> _Assignment_: Extract every line of the data below that contains the word "меня". The match is case-sensitive.

> _Source material_:

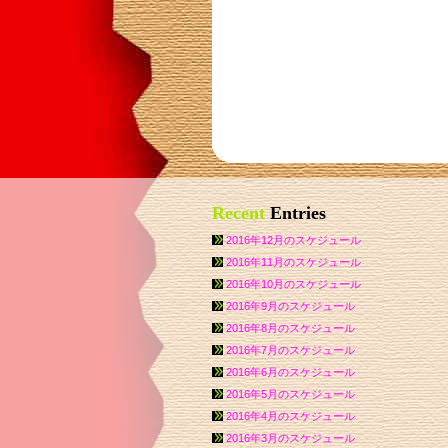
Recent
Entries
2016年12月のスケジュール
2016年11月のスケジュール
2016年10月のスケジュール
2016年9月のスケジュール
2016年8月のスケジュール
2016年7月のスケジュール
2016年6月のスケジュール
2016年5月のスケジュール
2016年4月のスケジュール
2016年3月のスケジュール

---

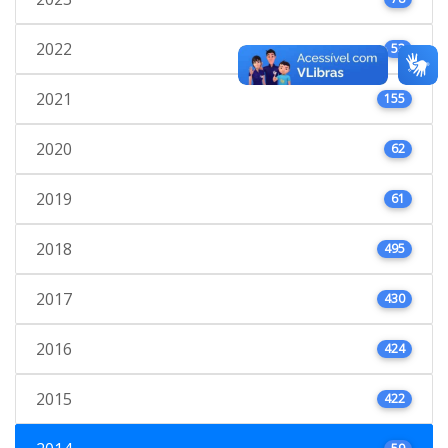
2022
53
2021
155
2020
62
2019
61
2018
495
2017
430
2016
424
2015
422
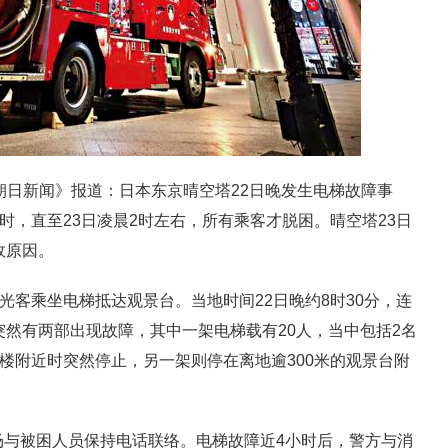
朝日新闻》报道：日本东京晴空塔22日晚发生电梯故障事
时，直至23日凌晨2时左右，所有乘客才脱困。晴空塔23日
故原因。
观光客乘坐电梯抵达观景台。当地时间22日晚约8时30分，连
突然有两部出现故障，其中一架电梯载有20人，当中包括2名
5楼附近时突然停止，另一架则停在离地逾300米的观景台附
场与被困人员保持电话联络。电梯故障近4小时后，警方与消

==

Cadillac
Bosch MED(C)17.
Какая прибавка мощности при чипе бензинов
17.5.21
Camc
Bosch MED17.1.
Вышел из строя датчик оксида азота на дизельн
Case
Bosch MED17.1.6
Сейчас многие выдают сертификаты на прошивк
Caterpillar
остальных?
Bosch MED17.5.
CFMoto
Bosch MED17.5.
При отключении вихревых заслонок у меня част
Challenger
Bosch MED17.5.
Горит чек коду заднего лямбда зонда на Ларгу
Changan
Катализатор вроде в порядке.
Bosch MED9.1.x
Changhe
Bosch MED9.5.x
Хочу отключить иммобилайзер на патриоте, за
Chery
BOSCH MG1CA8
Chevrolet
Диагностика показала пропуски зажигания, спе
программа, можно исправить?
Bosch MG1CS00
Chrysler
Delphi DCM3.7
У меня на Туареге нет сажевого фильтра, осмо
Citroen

> _Exercise output_:
При отключении вихревых заслонок у меня част
У меня на Туареге нет сажевого фильтра, осмо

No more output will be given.